The state needs another $2 million to fully transition to a .gov domain name.
The Colorado Sun posted an interesting look at Colorado’s government switching from a .us domain to colorado.gov.
Many states are making this switch, and the article explains the perceived benefits of using a .gov domain.
The state considers using its existing state.co.us domain a “serious security risk” because of phishing. Anyone can register a .us domain, and they could register one similar to what the state uses.
It’s also difficult for state officials to register for federal briefings because these require an email ending in .gov.

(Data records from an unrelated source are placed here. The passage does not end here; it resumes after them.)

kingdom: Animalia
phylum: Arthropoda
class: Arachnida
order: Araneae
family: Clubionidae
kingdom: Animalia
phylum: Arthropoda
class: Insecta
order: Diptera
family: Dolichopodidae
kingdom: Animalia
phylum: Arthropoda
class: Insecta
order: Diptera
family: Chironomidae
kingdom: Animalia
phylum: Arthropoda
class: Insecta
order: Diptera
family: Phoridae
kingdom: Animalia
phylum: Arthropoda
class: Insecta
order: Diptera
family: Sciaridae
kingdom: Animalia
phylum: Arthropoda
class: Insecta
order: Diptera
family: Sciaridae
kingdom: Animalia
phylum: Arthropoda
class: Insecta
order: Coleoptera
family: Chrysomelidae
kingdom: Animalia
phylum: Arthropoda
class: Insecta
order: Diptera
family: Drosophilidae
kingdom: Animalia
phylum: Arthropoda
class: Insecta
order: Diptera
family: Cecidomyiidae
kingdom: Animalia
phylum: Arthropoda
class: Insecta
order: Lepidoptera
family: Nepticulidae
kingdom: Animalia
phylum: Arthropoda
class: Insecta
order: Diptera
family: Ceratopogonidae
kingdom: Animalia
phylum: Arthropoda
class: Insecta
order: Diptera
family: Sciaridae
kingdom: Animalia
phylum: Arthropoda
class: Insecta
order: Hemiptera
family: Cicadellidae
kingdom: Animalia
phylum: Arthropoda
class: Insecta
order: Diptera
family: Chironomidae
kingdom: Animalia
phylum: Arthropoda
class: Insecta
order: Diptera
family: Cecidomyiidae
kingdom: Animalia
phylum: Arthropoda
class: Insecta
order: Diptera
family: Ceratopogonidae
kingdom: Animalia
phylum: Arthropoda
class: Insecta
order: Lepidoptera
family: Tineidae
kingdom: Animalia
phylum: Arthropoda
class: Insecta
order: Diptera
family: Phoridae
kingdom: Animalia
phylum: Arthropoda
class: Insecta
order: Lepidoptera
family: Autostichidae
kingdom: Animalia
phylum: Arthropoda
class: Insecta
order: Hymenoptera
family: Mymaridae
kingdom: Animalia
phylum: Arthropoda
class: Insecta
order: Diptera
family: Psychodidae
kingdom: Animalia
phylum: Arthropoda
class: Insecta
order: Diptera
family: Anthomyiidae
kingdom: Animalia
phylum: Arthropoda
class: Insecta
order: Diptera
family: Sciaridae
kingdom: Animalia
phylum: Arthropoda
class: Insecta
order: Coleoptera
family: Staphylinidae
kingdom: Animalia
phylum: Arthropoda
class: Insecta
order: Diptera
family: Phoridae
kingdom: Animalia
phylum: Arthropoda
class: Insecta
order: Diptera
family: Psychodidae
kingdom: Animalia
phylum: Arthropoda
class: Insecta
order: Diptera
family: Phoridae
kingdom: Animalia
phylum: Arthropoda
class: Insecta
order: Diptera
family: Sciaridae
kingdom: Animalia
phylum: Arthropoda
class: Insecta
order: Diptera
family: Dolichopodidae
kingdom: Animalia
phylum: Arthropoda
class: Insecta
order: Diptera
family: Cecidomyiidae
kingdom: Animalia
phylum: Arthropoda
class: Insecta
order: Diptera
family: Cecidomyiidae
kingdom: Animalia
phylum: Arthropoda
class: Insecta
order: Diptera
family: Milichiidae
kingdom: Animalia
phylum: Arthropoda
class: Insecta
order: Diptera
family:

Some Colorado state agencies have already shifted to .gov, but the governor’s office thinks it needs another $2 million to fully transition. I don’t know how much it has paid to date, but it seems like a low number to make all the necessary changes. I guess governments aren’t too concerned about perfect SEO transitions that a private company needs to worry about.
That might actually be a low estimate. Need to think about hard costs like signage, business card re-printing, forms, etc, PLUS revising across decades of old links and resources that may have had URLs codified or preserved in records, and gracefully transitioning them. Even just to do a preparation for what to plan, it requires a rather large inventory of use, and that definitely has costs.
Something noteworthy and important other than just this price tag debate on the change from a legacy Colorado change.
There is a long standing myth that domains are interchangeble, and ‘just move to another domain’ gets trivialized rather heavily reductive messaging when heavy price or policy changes come forth.
Another, interesting rhtetorical ‘hmmmm’ question… Is there some form of move to reclaim .co.us so it could be purposed in alignment with how many other ccTLDs register domain names in the future?
Good grief, I didn’t realize there was so much involved.
If the state of Colorado thinks coloradosos.gov will not be subject to phishing attempts, they are delusional. What a horrible syntax! Thankfully, .US, and .GOV, are NOT subject to the incompetence, corruption, capture of ICANN, nor its inept, lengthy policy-making processes, so both of these TLDs can more quickly innovate, maintain and improve, domain integrity, stability, resilience, and security, including registrant identity, use or misuse, of second-level and sub-domains in their respective TLDs (.US is a ccTLD and .GOV, a legacy gTLD, wisely, at the insistence of the US government, has no registry agreement with ICANN). ICANN is a FAILED organization and untrustworthy, and has proven to be UNFIT for the mission it was given by the US government. If the US government would re-assert its historic stewardship over all 7 legacy gTLDs, including .COM (see RFC 1591), it would lead to a vast improvement of the global internet for users, registrants, and registrars alike!